__Your goal__. Find the line that contains "8 67 6870.1"; please output it and each line after it, exactly as shown, up to the end of the entries below, skipping pictures.

Records from a data collection:
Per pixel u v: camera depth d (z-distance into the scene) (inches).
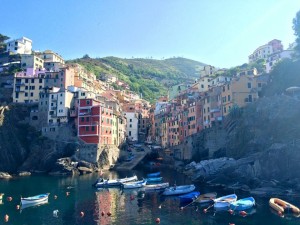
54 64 7027.6
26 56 6766.7
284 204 2406.5
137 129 7480.3
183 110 5703.7
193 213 2368.4
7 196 3058.6
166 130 6515.8
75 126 5398.6
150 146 6786.4
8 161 5054.1
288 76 4119.1
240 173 3415.4
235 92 4404.5
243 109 4131.4
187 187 3112.7
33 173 4933.6
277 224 2068.2
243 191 3093.0
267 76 4500.5
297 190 2893.7
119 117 6215.6
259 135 3745.1
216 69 7691.9
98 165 5078.7
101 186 3563.0
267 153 3314.5
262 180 3157.0
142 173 4771.2
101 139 5265.8
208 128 4598.9
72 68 6363.2
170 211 2437.3
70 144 5177.2
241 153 3853.3
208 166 3900.1
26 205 2672.2
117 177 4345.5
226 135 4239.7
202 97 5196.9
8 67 6870.1
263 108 3841.0
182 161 5241.1
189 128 5472.4
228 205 2466.8
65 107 5467.5
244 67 6471.5
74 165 4867.1
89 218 2263.8
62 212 2439.7
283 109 3624.5
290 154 3171.8
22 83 5999.0
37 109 5703.7
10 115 5502.0
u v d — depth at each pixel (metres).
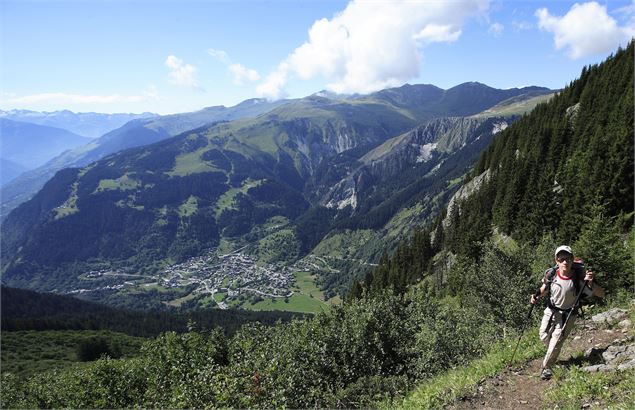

__Your solution__.
8 67 6870.1
263 108 3841.0
182 161 5241.1
189 128 5472.4
228 205 2466.8
65 107 5467.5
244 67 6471.5
74 165 4867.1
89 218 2263.8
62 212 2439.7
283 109 3624.5
290 154 3171.8
22 83 5999.0
37 109 5703.7
10 115 5502.0
u v d — depth at each pixel (metres).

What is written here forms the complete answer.